A home cook will not be inclined to do blade sharpening every other week, but a professional chef may require it.
A busy restaurant kitchen, for example, may require knife sharpening biweekly or monthly, while a regular user may only need it once or twice a year.
2. Improper Storage
The proper storage of a knife blade is a broad topic since many storage methods and myths are ultimately damaging.
While sticking to the basics, the first storage mistake is leaving your knife to clatter around. Whether in the drawer or your utensil storage, doing this places it in the perfect position to acquire dents and nicks from the other tools.
A knife rack(wooden or magnetic) is a great choice to store your knives. Placing it alone in a location with little room for movement, like an in-drawer storage, is another good choice.
Wearing the knives’ fitting covers (blade protectors) before putting them in with other utensils also works.
A second storage mistake that makes your kitchen knife go dull so fast is keeping it wet. Depending on the material of your knife, this may hurt some more than others.
If there is no risk of rusting, placing it in a drying rack after washing is no big deal, but if otherwise, always dry off with a towel promptly.
3. Hitting and Scraping on Hard Surfaces
With hitting, glass and stone surfaces are usually the culprit. Hitting the blade on these surfaces blunts the edge quite quickly as the sharpness is ground down with each clink and clang.
To keep your knife blade sharp for longer, avoid using glass or stones like marble as material for things you use your knife on. Instead, opt for wooden or plastic options.
After chopping onions, there are always a few stray pieces. To bring this all together neatly, you scrape it together with the knife.
Sounds familiar? It is a common practice by many, including professionals, as seen in cooking shows. However, depending on how you do it, you may contribute to what makes kitchen knives go dull so fast.
Avoid scraping surfaces vertically with it to keep your blade edge sharper for longer. This either grinds down the harp edge or bends it depending on the blade strength, making it dull faster.
Instead, place the knife at a sharp angle, almost horizontal, to the board to slide. Better still, use the opposite end of the blade or a specified scraper.
4. Wrong Use
Misusing a knife contributes largely to what makes kitchen knives go dull so fast. While using a knife as a scraper might fall into this category, there are many other non-knife things we often use them for.
For example, using a knife as a box opener, a handy screwdriver, a quick fix can opener, etc.
These are not the intended purposes of a kitchen knife and only serve to kill the blade faster. Wrong use also implies using a bread knife for filleting or, worse, a raw meat cutter.
5. Leaving it in the Sink or Dishwasher
Adding to what makes kitchen knives go dull so fast is metal. Metal against the blade of a knife is not good news and sinks and dishwashers all have metal.
While it causes no harm by itself, there is a tendency for the knife to get tossed around in these locations. The tossing and turning causes it to bang, bump, scrape and clink everywhere, making the blade dull quicker.

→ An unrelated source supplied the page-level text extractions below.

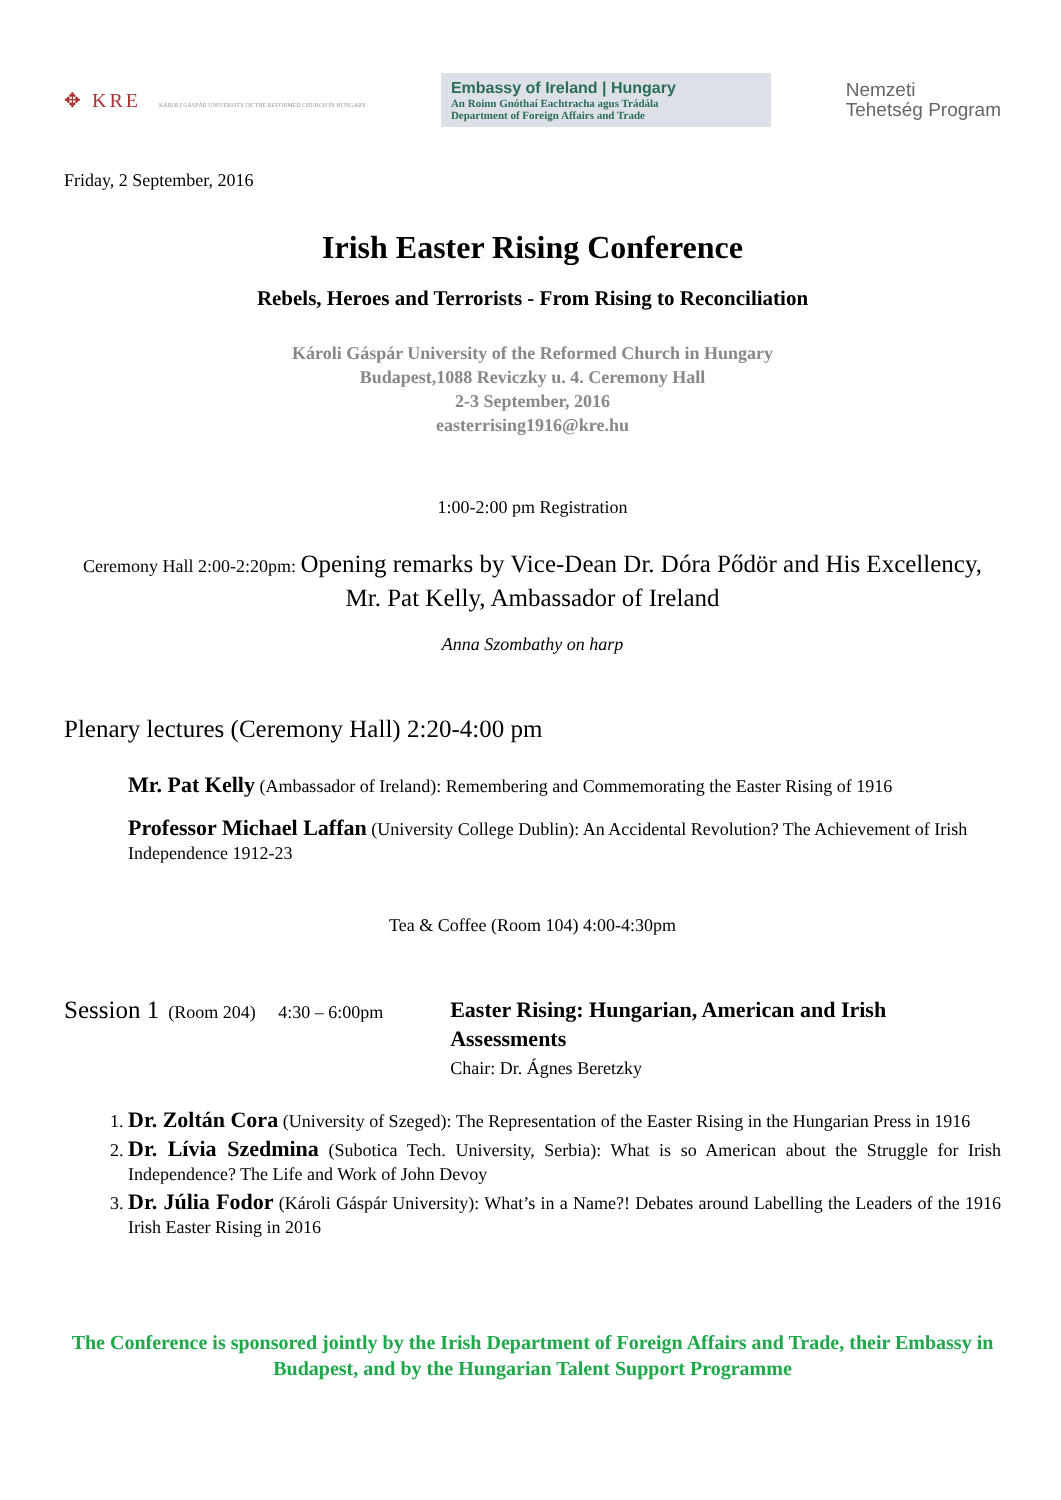✥ KRE KÁROLI GÁSPÁR UNIVERSITY OF THE REFORMED CHURCH IN HUNGARY
Embassy of Ireland | Hungary
An Roinn Gnóthaí Eachtracha agus Trádála
Department of Foreign Affairs and Trade
Nemzeti
Tehetség Program
Friday, 2 September, 2016
Irish Easter Rising Conference
Rebels, Heroes and Terrorists - From Rising to Reconciliation
Károli Gáspár University of the Reformed Church in Hungary
Budapest,1088 Reviczky u. 4. Ceremony Hall
2-3 September, 2016
easterrising1916@kre.hu
1:00-2:00 pm Registration
Ceremony Hall 2:00-2:20pm: Opening remarks by Vice-Dean Dr. Dóra Pődör and His Excellency, Mr. Pat Kelly, Ambassador of Ireland
Anna Szombathy on harp
Plenary lectures (Ceremony Hall) 2:20-4:00 pm
Mr. Pat Kelly (Ambassador of Ireland): Remembering and Commemorating the Easter Rising of 1916
Professor Michael Laffan (University College Dublin): An Accidental Revolution? The Achievement of Irish Independence 1912-23
Tea & Coffee (Room 104) 4:00-4:30pm
Session 1 (Room 204) 4:30 – 6:00pm
Easter Rising: Hungarian, American and Irish Assessments
Chair: Dr. Ágnes Beretzky
1. Dr. Zoltán Cora (University of Szeged): The Representation of the Easter Rising in the Hungarian Press in 1916
2. Dr. Lívia Szedmina (Subotica Tech. University, Serbia): What is so American about the Struggle for Irish Independence? The Life and Work of John Devoy
3. Dr. Júlia Fodor (Károli Gáspár University): What’s in a Name?! Debates around Labelling the Leaders of the 1916 Irish Easter Rising in 2016
The Conference is sponsored jointly by the Irish Department of Foreign Affairs and Trade, their Embassy in Budapest, and by the Hungarian Talent Support Programme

To keep your knife sharp for longer, wash and rinse by hand, dry off and store correctly. As a bonus, it is safer to handle knives this way.
Can Dull Knives be Sharpened?
It is a common misconception that dull knives cannot be sharpened. In fact, most knives can be sharpened with the proper tools and techniques. However, it is important to note that not all knives are created equal.
For instance, Kershaw Knives are made from high-quality steel that is designed to retain its edge longer than other types of knives. As a result, Kershaw Knives will need to be sharpened less frequently than other brands.
It is important to identify the type of steel used to make the knife. This will determine the best way to sharpen it.
For example, carbon steel knives should be sharpened with a honing rod or diamond stone, while stainless steel knives can be sharpened with a honing rod, diamond stone, or ceramic stone.
Once the appropriate sharpening tool has been selected, it is time to start honing the blade. It is important to follow the manufacturer’s instructions carefully to avoid damaging the knife.
With a little patience and practice, even the dullest knife can be restored to its original sharpness.
It isn’t grand ideas that make knives dull so quickly; rather, it is a few everyday actions we can easily correct to extend the lifespan of our knives.
The top steps in the right direction are paying attention to its use, cleaning, and storage.